The initial treatment for posterior tibial tendonitis is rest so that the tendon can heal. Unfortunately, even walking normally can interfere with proper tendon healing. In these cases, you should stop using your ankle to give it rest.

Early treatment options include:

By providing a rigid platform for the foot, the shoe inserts and walking boots prevent movement between the midfoot and the back of the foot. Prevention of this movement should reduce the inflammation associated with posterior tibial tendonitis.

The discs are more annoying. But they are probably the safest method of ensuring adequate tendon rest. Anti-inflammatory medications and limited mobility can help control inflammation around the tendon.

Physical therapy , which includes stretching and strengthening exercises, can also help relieve pain and help you return to normal activities.

Surgical options

Surgical management of posterior tibial tendonitis is controversial. Surgical options vary depending on the severity of the disease and include:

  • Wound removal : At an early stage, some surgeons may recommend a procedure to remove inflammation.

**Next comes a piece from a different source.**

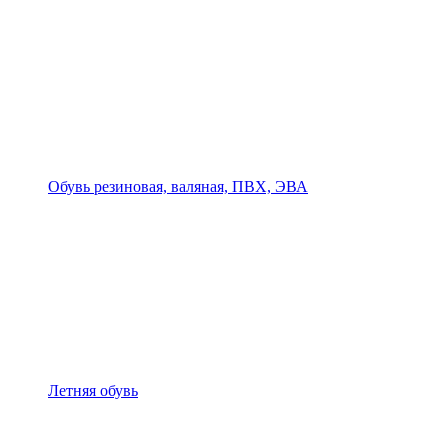
Обувь резиновая, валяная, ПВХ, ЭВА
Летняя обувь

During surgical debridement, inflamed tissue and abnormal tendon are removed. This allows the damaged tendon to heal.
  • Reconstruction : In later stages, the arch of the foot collapses. At this point, simply treating the tendon may not be enough to correct the problem, and your doctor may instead reconstruct the area with surgery. This involves the use of an adjacent tendon called the flexor digitorum longus to replace the damaged posterior tibial tendon. The bones of the foot can also be cut and reshaped to create a new arch.
  • Fusion : Finally, in more advanced cases where the arch of the foot has become stiff, doctors often prefer a fusion procedure in which the bones and joints of the foot are fixed in place to repair the arch.


Treatment options depend on the stage of the posterior tibial tendonitis.

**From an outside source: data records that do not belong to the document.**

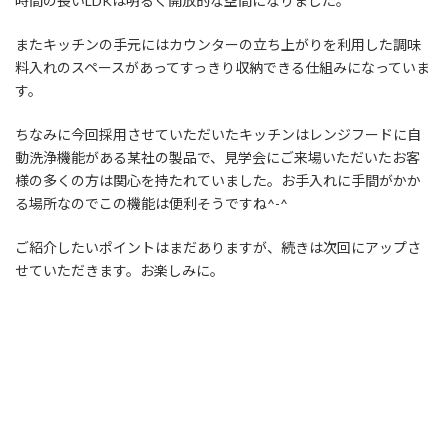
時間の長いLDKは明るく開放的な空間になりました。
またキッチンの手元にはカウンターの立ち上がりを利用した調味
料入れのスペースがあってすっきり収納できる仕組みになっていま
す。
ちなみに今回採用させていただいたキッチンはレンジフードに自
動洗浄機能がある某社の製品で、見学会にご来場いただいたお客
様の多くの方は関心を持たれていました。お手入れに手間がかか
る場所なのでこの機能は便利そうですね^-^
ご紹介したいポイントはまだありますが、続きは次回にアップさ
せていただきます。お楽しみに。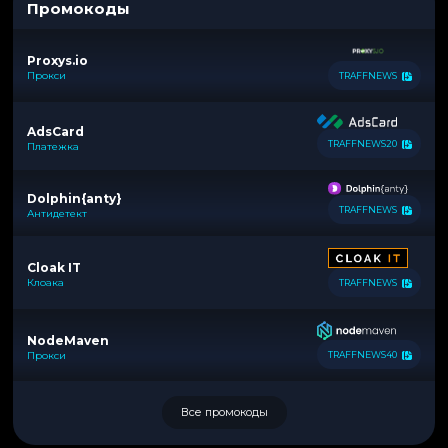
Промокоды
Proxys.io
Прокси
TRAFFNEWS
AdsCard
TRAFFNEWS20
Платежка
Dolphin{anty}
TRAFFNEWS
Антидетект
Cloak IT
Клоака
TRAFFNEWS
NodeMaven
Прокси
TRAFFNEWS40
Все промокоды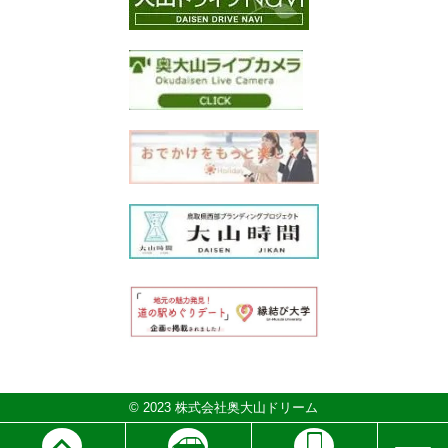
© 2023 株式会社奥大山ドリーム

In the early stages, you can heal the tendon by resting your foot and ankle.

As the condition progresses, you will most likely need surgery. Wound removal, reconstruction, and fusion are surgeries used for posterior tibial tendonitis. Which surgery is best for you will depend on the severity of your condition.


Posterior tibial tendinitis is a condition in which pain occurs on the inside of the foot and ankle. This can cause unsteadiness when walking.

Over time, this condition can lead to flattening of the arches, a condition called adult acquired flatfoot deformity (AAFD).

The diagnosis is made on the basis of a physical examination. Sometimes MRI can be used. The condition is divided into stages (1-4) based on severity.

Treatment depends on how far away the condition is. In the early stages, it is treated with immobilization and rest. In the later stages, surgery is required.

Get the word of drug information

Posterior tibial tendinitis and flatfoot acquired in adults can be uncomfortable. Often times, people feel uncomfortable and instability is ignored by a physician who may not be aware of the problem.

However, it is best to treat the condition early before it worsens. Therefore, it is important to find a doctor who will listen to you and take your symptoms seriously.

In the later stages, surgery is usually required and you may lose some of the function of the foot. For these reasons, early treatment, such as wearing a cast, shoe, or brace, and physical therapy are important.

Frequently asked questions

  • Yes. These include exercises to improve range of motion, balance, and proprioception, and to strengthen the ankle, foot, knee, and hip. Before doing any exercise to treat TCH, talk with your doctor to find out which exercise is best for you.

  • Risks include heavy bleeding, blood clots, nerve damage, infection, weak calf muscles, complications from anesthesia, and ongoing foot or ankle pain. However, they may differ based on your age, general health, type of surgery, and foot anatomy.

  • The first stage of posterior tibial tendonitis involves swelling of the tendon on the inside of the ankle. There are times when the foot may appear normal or may include a slight flatfoot deformity. If you are concerned about the health of the inner ankle, it is recommended that you consult your doctor.

  • The bone inside the ankle is called the medial malleolus . It is a large, bony bump located at the end of the tibia.